Start of Excerpt provided

Authors in the January 2006 Issue of D-Lib Magazine

Steve Bailey

Steve Bailey currently leads both JISC's own internal Records & Information Management activities and its programme of innovative projects and other initiatives aimed at promoting and supporting the development of institutional records management within the Further and Higher Education Sectors. He has written and presented extensively on a wide range of issues relating in particular to the challenges of electronic records management and the requirements of the Freedom of Information Act. He is a former member of the British Standards Institute BDD/7 Committees on both Data Protection and Freedom of Information and the working group that developed Model Publication Schemes for HE and FE. He also represents JISC on the UK Web Archiving Consortium which has recently announced the launch of the UK Web Archive.

To return to Steve Bailey's article, click (here).


Portrait of Steve Bailey

Timothy W. Cole

Timothy W. Cole is Mathematics Librarian and Professor of Library Administration at the University of Illinois at Urbana-Champaign. A member of the Library faculty at Illinois since 1989, he has held prior appointments as Systems Librarian for Digital Projects and Assistant Engineering Librarian for Information Services. He is currently principal investigator for an Institute of Museum and Library Services National Leadership Grant to build a collection registry and metadata repository for digital content developed under the auspices of IMLS grant programs. He is past chair of the National Science Digital Library Technology Standing Committee and a former member of the OAI Technical Committee. He has published widely on OAI-PMH, metadata, and the use of XML and SGML for encoding STM journal literature, and has spoken about these topics at multiple venues including the IMLS Web-Wise Conference, ALA annual meeting, ASIST annual meeting, AALL annual meeting, NSDL annual meeting, JCDL, OAI4, and the Open Archives Forum.

To return to Timothy Cole's article, click (here).


Portrait of Timothy W. Cole

Muriel Foulonneau

Muriel Foulonneau is project coordinator at the University of Illinois at Urbana-Champaign for the CIC-OAI metadata harvesting project, an initiative for developing common best practices for sharing metadata among the CIC group of research universities in the U.S.A. She is part of the American Digital Library Federation and National Science Digital Library best practices expert group on the Open Archives Initiative and shareable metadata. She previously worked as an IT advisor for the French Ministry of culture and was a participant in Minerva project, a collaboration among European ministries of culture on digitization of cultural heritage resources. She also served as an expert for the European Commission for research projects related to digital heritage. She holds a degree from the National School of Library and Information Science in France.

End of Excerpt provided
Start of Items

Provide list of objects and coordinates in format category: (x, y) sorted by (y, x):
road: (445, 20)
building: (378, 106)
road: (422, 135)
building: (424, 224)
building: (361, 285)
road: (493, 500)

End of Items

Actions to take:
**A.** According to the author biographies, in what year did Timothy W. Cole join the Library faculty at Illinois?
**B.** Based on the author biographies, answer yes or no for each statement and quote the deciding words: (i) Steve Bailey represents JISC on the UK Web Archiving Consortium. (ii) Timothy W. Cole is the current chair of the National Science Digital Library Technology Standing Committee. (iii) Muriel Foulonneau holds a degree from a school in France.

Answers:
**A.** 1989

**B.**
(i) Yes: "He also represents JISC on the UK Web Archiving Consortium"
(ii) No: "He is past chair of the National Science Digital Library Technology Standing Committee"
(iii) Yes: "She holds a degree from the National School of Library and Information Science in France."